I have a question that is a bit nerdy :). I know that somewhat earlier the spellings "moder", "broder", "fader" were normal. Then the "-de-" fell out from speech (like in "staden" vs. "stan"). So, what are the recommendations of the official language regulator (I believe it is called Swedish Academy... sorry if I'm wrong) about this? I know that it persists in Finland (another known example is "arton" vs. "aderton" for eighteen). So: staden eller stan? Fader, moder, broder eller far, mor, bror (or both are acceptable)?
I had a look in SAOL.
For far it says "el. fader", which means that they are equal (el. is short for eller). I haven't checked mor and bror, but I guess that the same holds for them.
For stad it says "-en eller vard. stan", which means that both staden and stan are accepted, but stan is considered colloquial (vardagligt).

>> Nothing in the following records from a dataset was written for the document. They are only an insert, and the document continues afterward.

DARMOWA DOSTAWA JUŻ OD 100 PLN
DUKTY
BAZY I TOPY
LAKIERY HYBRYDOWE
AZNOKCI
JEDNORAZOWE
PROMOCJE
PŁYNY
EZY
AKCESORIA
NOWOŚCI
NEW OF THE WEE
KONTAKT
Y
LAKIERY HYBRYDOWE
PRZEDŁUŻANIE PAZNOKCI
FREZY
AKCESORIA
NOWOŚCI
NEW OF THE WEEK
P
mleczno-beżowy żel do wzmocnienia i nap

Good idea, but I don't think so. I see the en/ett distinction as quite a lot like the a/an distinction in English, but with different criteria. In English, you might still say, " I have an aunt and cousin in Leeds", even though you would need an and a respectively.
You may be right though.
I'm nowhere near a solid understanding of Swedish grammar, but I think the en and ett are different genders (en being common and ett being neuter). So objects and things have a specific gender. I'm not sure why, but I speak English, so I can't throw stones at linguistic quirks.

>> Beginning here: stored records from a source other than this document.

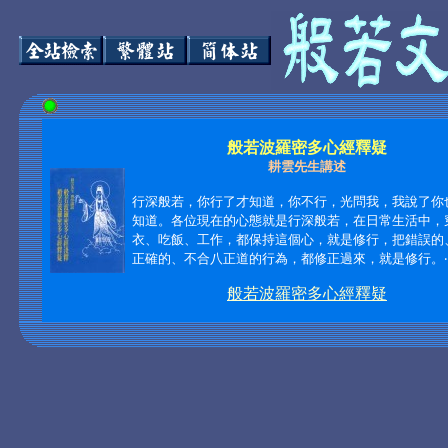
般若波羅密多心經釋疑
耕雲先生講述
行深般若，你行了才知道，你不行，光問我，我說了你
知道。各位現在的心態就是行深般若，在日常生活中，
衣、吃飯、工作，都保持這個心，就是修行，把錯誤的
正確的、不合八正道的行為，都修正過來，就是修行。
‧
般若波羅密多心經釋疑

They do refer to different genders, yes. That's what I was referring to when I said "different criteria" apply to a/an than to en/ett. En/ett change depending on gender, a/an change depending on the presence of an initial vowel sound, even if not an initial vowel.
What I meant was that besides the criteria for deciding which indefinite article to use, Swedish indefinite articles function just as their English counterparts - at least as far as I can tell. If that's the case, I don't see a huge problem in ignoring the second indefinite article in a conjunction (see "an aunt and cousin"), even though we might use different articles for each noun involved. That being said, Lundgren8 said it sounded unusual to them, so while it may be grammatically permissible, like in English, it's probably still a good idea to use a second article, just to sound natural.